SET PROBLEM
Recast every line of the items below as a numbered list, leaving out any blank lines.

-------- MATERIAL PROVIDED --------

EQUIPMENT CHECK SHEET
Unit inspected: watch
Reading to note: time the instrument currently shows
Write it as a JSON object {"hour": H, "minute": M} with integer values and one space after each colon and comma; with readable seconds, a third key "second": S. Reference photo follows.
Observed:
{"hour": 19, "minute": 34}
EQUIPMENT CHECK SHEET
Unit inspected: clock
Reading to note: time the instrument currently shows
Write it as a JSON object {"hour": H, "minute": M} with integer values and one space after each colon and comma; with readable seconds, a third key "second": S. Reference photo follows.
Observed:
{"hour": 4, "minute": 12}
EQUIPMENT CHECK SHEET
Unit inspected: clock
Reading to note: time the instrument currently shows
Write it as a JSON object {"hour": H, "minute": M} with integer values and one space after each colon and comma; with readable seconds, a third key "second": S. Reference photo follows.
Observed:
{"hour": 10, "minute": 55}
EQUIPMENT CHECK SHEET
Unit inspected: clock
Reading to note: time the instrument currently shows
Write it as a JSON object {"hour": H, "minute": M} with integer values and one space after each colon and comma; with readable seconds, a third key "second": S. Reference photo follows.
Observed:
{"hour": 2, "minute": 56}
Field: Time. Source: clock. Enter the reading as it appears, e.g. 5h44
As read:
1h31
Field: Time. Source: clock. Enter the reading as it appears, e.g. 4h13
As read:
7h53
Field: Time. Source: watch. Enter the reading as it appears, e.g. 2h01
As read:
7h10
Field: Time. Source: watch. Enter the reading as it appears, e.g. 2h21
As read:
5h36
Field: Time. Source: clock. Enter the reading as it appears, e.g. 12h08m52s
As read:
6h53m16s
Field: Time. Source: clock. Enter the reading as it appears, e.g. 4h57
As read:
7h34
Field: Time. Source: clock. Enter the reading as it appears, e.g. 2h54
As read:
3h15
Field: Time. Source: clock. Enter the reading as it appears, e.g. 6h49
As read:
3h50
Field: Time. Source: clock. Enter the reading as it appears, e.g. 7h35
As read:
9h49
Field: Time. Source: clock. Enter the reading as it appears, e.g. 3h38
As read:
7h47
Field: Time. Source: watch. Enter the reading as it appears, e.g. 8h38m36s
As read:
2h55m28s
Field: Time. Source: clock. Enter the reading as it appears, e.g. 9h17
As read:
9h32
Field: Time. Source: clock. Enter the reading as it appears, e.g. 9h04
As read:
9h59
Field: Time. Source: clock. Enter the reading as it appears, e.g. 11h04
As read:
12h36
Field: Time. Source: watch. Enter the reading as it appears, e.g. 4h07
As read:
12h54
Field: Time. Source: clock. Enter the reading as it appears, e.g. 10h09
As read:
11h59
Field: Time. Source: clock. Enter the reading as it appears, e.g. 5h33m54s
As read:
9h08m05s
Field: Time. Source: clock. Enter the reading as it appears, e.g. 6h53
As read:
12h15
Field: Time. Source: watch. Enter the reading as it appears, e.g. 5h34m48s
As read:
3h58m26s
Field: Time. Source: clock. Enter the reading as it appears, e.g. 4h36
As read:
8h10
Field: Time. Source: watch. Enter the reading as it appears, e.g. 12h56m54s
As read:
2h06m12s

--------

EXPECTED OUTPUT
1. EQUIPMENT CHECK SHEET
2. Unit inspected: watch
3. Reading to note: time the instrument currently shows
4. Write it as a JSON object {"hour": H, "minute": M} with integer values and one space after each colon and comma; with readable seconds, a third key "second": S. Reference photo follows.
5. Observed:
6. {"hour": 19, "minute": 34}
7. EQUIPMENT CHECK SHEET
8. Unit inspected: clock
9. Reading to note: time the instrument currently shows
10. Write it as a JSON object {"hour": H, "minute": M} with integer values and one space after each colon and comma; with readable seconds, a third key "second": S. Reference photo follows.
11. Observed:
12. {"hour": 4, "minute": 12}
13. EQUIPMENT CHECK SHEET
14. Unit inspected: clock
15. Reading to note: time the instrument currently shows
16. Write it as a JSON object {"hour": H, "minute": M} with integer values and one space after each colon and comma; with readable seconds, a third key "second": S. Reference photo follows.
17. Observed:
18. {"hour": 10, "minute": 55}
19. EQUIPMENT CHECK SHEET
20. Unit inspected: clock
21. Reading to note: time the instrument currently shows
22. Write it as a JSON object {"hour": H, "minute": M} with integer values and one space after each colon and comma; with readable seconds, a third key "second": S. Reference photo follows.
23. Observed:
24. {"hour": 2, "minute": 56}
25. Field: Time. Source: clock. Enter the reading as it appears, e.g. 5h44
26. As read:
27. 1h31
28. Field: Time. Source: clock. Enter the reading as it appears, e.g. 4h13
29. As read:
30. 7h53
31. Field: Time. Source: watch. Enter the reading as it appears, e.g. 2h01
32. As read:
33. 7h10
34. Field: Time. Source: watch. Enter the reading as it appears, e.g. 2h21
35. As read:
36. 5h36
37. Field: Time. Source: clock. Enter the reading as it appears, e.g. 12h08m52s
38. As read:
39. 6h53m16s
40. Field: Time. Source: clock. Enter the reading as it appears, e.g. 4h57
41. As read:
42. 7h34
43. Field: Time. Source: clock. Enter the reading as it appears, e.g. 2h54
44. As read:
45. 3h15
46. Field: Time. Source: clock. Enter the reading as it appears, e.g. 6h49
47. As read:
48. 3h50
49. Field: Time. Source: clock. Enter the reading as it appears, e.g. 7h35
50. As read:
51. 9h49
52. Field: Time. Source: clock. Enter the reading as it appears, e.g. 3h38
53. As read:
54. 7h47
55. Field: Time. Source: watch. Enter the reading as it appears, e.g. 8h38m36s
56. As read:
57. 2h55m28s
58. Field: Time. Source: clock. Enter the reading as it appears, e.g. 9h17
59. As read:
60. 9h32
61. Field: Time. Source: clock. Enter the reading as it appears, e.g. 9h04
62. As read:
63. 9h59
64. Field: Time. Source: clock. Enter the reading as it appears, e.g. 11h04
65. As read:
66. 12h36
67. Field: Time. Source: watch. Enter the reading as it appears, e.g. 4h07
68. As read:
69. 12h54
70. Field: Time. Source: clock. Enter the reading as it appears, e.g. 10h09
71. As read:
72. 11h59
73. Field: Time. Source: clock. Enter the reading as it appears, e.g. 5h33m54s
74. As read:
75. 9h08m05s
76. Field: Time. Source: clock. Enter the reading as it appears, e.g. 6h53
77. As read:
78. 12h15
79. Field: Time. Source: watch. Enter the reading as it appears, e.g. 5h34m48s
80. As read:
81. 3h58m26s
82. Field: Time. Source: clock. Enter the reading as it appears, e.g. 4h36
83. As read:
84. 8h10
85. Field: Time. Source: watch. Enter the reading as it appears, e.g. 12h56m54s
86. As read:
87. 2h06m12s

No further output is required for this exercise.